**Task details:** Reproduce every one of the entries below line for line, with no changes to any value or symbol.

**Record list:**
<<<<

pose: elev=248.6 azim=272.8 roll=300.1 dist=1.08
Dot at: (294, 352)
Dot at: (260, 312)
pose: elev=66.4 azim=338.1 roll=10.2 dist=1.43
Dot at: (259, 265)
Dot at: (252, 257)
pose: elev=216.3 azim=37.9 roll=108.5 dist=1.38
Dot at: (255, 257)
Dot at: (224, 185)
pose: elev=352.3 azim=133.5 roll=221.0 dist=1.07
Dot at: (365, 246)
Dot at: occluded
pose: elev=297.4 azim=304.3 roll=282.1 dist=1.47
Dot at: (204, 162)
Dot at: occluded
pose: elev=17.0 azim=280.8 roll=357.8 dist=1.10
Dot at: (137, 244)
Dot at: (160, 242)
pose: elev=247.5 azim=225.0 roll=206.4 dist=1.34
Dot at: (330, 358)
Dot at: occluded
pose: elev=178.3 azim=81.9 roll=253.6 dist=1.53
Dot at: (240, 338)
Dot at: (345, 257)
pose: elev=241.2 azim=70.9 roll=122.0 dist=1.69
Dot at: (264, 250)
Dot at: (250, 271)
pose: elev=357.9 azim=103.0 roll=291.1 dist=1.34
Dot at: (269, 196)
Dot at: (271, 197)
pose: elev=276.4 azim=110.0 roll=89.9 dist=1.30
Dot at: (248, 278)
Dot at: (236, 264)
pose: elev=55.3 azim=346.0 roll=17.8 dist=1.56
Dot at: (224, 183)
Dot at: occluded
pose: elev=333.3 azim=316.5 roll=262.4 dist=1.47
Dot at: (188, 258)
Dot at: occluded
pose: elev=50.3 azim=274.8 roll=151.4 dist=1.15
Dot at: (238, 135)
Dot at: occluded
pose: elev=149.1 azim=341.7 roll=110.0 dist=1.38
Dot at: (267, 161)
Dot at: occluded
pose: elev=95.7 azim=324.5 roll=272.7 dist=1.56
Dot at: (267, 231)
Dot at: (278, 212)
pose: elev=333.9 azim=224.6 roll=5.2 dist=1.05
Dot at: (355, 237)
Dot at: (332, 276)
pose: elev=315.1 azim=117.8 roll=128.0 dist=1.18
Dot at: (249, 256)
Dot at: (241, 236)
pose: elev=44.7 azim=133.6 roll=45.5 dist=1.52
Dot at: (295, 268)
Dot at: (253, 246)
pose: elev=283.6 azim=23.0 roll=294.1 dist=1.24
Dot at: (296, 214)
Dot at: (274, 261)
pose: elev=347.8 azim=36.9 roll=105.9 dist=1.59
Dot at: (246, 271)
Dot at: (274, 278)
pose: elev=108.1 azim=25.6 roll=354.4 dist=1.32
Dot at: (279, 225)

>>>>

**The result:**
pose: elev=248.6 azim=272.8 roll=300.1 dist=1.08
Dot at: (294, 352)
Dot at: (260, 312)
pose: elev=66.4 azim=338.1 roll=10.2 dist=1.43
Dot at: (259, 265)
Dot at: (252, 257)
pose: elev=216.3 azim=37.9 roll=108.5 dist=1.38
Dot at: (255, 257)
Dot at: (224, 185)
pose: elev=352.3 azim=133.5 roll=221.0 dist=1.07
Dot at: (365, 246)
Dot at: occluded
pose: elev=297.4 azim=304.3 roll=282.1 dist=1.47
Dot at: (204, 162)
Dot at: occluded
pose: elev=17.0 azim=280.8 roll=357.8 dist=1.10
Dot at: (137, 244)
Dot at: (160, 242)
pose: elev=247.5 azim=225.0 roll=206.4 dist=1.34
Dot at: (330, 358)
Dot at: occluded
pose: elev=178.3 azim=81.9 roll=253.6 dist=1.53
Dot at: (240, 338)
Dot at: (345, 257)
pose: elev=241.2 azim=70.9 roll=122.0 dist=1.69
Dot at: (264, 250)
Dot at: (250, 271)
pose: elev=357.9 azim=103.0 roll=291.1 dist=1.34
Dot at: (269, 196)
Dot at: (271, 197)
pose: elev=276.4 azim=110.0 roll=89.9 dist=1.30
Dot at: (248, 278)
Dot at: (236, 264)
pose: elev=55.3 azim=346.0 roll=17.8 dist=1.56
Dot at: (224, 183)
Dot at: occluded
pose: elev=333.3 azim=316.5 roll=262.4 dist=1.47
Dot at: (188, 258)
Dot at: occluded
pose: elev=50.3 azim=274.8 roll=151.4 dist=1.15
Dot at: (238, 135)
Dot at: occluded
pose: elev=149.1 azim=341.7 roll=110.0 dist=1.38
Dot at: (267, 161)
Dot at: occluded
pose: elev=95.7 azim=324.5 roll=272.7 dist=1.56
Dot at: (267, 231)
Dot at: (278, 212)
pose: elev=333.9 azim=224.6 roll=5.2 dist=1.05
Dot at: (355, 237)
Dot at: (332, 276)
pose: elev=315.1 azim=117.8 roll=128.0 dist=1.18
Dot at: (249, 256)
Dot at: (241, 236)
pose: elev=44.7 azim=133.6 roll=45.5 dist=1.52
Dot at: (295, 268)
Dot at: (253, 246)
pose: elev=283.6 azim=23.0 roll=294.1 dist=1.24
Dot at: (296, 214)
Dot at: (274, 261)
pose: elev=347.8 azim=36.9 roll=105.9 dist=1.59
Dot at: (246, 271)
Dot at: (274, 278)
pose: elev=108.1 azim=25.6 roll=354.4 dist=1.32
Dot at: (279, 225)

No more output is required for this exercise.